1214 GMT June 23, 2021
Iran’s nuclear chief on Sunday slammed “an act of terrorism “against the uranium enrichment plant in Natanz.
Ali Akbar Salehi, the head of Atomic Energy Organization of Iran, said “the desperate act” against the Natanz facility was aimed at sabotaging “successful talks” Iran held in Vienna last week with the remaining parties to the 2015 nuclear deal to get US sanctions removed, IRNA reported.
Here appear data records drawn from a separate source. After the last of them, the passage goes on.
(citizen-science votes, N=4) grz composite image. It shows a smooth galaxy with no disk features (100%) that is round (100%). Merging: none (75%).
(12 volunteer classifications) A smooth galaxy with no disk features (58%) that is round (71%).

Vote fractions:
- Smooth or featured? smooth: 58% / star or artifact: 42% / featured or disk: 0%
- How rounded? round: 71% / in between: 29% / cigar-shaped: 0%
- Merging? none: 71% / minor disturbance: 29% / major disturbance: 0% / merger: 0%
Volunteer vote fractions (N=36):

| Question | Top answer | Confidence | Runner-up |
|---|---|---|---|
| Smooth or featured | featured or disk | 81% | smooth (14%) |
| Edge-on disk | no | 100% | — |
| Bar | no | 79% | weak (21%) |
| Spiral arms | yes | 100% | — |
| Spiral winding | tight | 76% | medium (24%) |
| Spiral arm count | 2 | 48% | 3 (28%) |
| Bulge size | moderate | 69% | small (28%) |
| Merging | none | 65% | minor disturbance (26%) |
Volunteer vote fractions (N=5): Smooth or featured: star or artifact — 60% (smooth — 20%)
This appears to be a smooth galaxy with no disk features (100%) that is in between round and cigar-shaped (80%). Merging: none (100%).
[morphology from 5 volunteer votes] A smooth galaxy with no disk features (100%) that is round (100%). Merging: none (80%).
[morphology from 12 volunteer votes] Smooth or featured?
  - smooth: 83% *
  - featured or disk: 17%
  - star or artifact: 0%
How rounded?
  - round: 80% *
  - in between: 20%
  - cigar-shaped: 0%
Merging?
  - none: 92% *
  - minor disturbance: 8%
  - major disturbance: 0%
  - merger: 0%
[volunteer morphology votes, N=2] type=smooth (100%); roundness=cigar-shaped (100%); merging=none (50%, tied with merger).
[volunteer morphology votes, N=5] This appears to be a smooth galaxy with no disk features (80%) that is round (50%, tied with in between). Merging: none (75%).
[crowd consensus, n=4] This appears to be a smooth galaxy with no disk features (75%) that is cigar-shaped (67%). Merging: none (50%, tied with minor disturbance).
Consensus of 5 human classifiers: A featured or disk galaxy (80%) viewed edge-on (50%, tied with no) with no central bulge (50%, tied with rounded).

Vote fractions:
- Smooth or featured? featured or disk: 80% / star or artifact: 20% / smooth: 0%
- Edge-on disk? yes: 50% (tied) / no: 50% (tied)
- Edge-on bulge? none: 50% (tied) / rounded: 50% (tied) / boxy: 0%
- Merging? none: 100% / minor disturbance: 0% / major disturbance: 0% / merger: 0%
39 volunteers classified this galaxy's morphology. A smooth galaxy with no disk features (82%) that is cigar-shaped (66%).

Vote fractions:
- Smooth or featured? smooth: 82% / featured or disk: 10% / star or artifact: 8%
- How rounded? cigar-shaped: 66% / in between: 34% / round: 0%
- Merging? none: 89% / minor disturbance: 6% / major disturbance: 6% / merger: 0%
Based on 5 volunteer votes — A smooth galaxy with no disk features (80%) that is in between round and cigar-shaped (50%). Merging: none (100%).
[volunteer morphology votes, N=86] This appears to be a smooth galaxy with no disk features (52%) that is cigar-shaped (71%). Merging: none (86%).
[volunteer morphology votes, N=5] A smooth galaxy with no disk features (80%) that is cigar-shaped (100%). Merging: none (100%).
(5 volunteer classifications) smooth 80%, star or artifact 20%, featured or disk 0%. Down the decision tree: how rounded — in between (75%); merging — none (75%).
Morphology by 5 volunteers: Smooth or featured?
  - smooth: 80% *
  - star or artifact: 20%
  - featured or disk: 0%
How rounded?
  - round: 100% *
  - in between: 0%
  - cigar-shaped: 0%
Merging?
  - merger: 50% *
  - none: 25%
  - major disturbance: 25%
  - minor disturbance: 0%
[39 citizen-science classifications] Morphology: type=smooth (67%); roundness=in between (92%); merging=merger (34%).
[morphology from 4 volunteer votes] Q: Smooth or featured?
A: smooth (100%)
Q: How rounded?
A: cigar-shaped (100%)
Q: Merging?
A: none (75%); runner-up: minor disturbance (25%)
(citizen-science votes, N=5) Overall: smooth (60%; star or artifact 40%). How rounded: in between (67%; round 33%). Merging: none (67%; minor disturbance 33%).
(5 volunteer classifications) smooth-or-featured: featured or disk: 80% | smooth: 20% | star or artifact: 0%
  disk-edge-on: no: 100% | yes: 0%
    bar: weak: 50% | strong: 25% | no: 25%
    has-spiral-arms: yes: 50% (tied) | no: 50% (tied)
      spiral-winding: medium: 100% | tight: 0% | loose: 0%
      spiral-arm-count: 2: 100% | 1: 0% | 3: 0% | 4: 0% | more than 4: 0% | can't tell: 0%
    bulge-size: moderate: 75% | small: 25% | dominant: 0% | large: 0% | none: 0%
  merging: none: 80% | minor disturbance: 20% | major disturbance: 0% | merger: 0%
AEOI spokesman Behrouz Kamalvandi said Sunday that a problem with the electrical distribution grid at the uranium enrichment plant in Natanz caused an incident at the site.
No one was injured and there was no radioactive release by the power failure, Kamalvandi told national TV.
He said there had been “an incident in part of the electrical circuit of the enrichment facility” at the Natanz complex in central Iran, but that there were “neither casualties nor contamination”.
“The causes of the incident are under investigation and more details will be released later,” the spokesman added.
Kamalvandi noted that there was “no further information at the moment”.
Malek Shariati, the spokesman for the Iranian Parliament’s Energy Committee, took to Twitter to call the incident sabotage.
“Coming [a day after] National Nuclear Technology Day as Iran endeavors to press the West into lifting sanctions, this incident is strongly suspected to be sabotage or infiltration,” Shariati said.
The incident came a day after Iran started up advanced uranium enrichment centrifuges at the site, AFP reported.
President Hassan Rouhani on Saturday ordered the injection of uranium gas into 164 IR-6 centrifuges, 30 IR-5 centrifuges, and mechanical tests on IR-9 machines, with the capacity of 50 early IR-1 machines at Natanz, in a ceremony broadcast by national television.
The Natanz facility, which is located in the desert in Isfahan Province, is monitored by inspectors of the International Atomic Energy Agency.
A spokesman for the UN nuclear watchdog told Reuters by email: “We are aware of the media reports. We have no comment at this stage.”
In July last year, a fire broke out at the Natanz facility’s’ centrifuge assembly plant, which authorities later described an attempt to sabotage Iran’s nuclear program.
Iran now is rebuilding that plant deep inside a nearby mountain.
In 2010, the Stuxnet computer virus, widely believed to have been developed by the United States and Israel, was discovered after it was used to attack Natanz.
Multiple Israeli media outlets reported Sunday that a cyberattack caused the blackout at Natanz, AP reported.
Public broadcaster Kan said Israel was likely behind the attack, citing Israel’s responsibility for the Stuxnet attack. Channel 12 TV cited “experts” as estimating the attack shut down entire sections of the facility.
None of the reports included sources or explanations on how the outlets came to that assessment.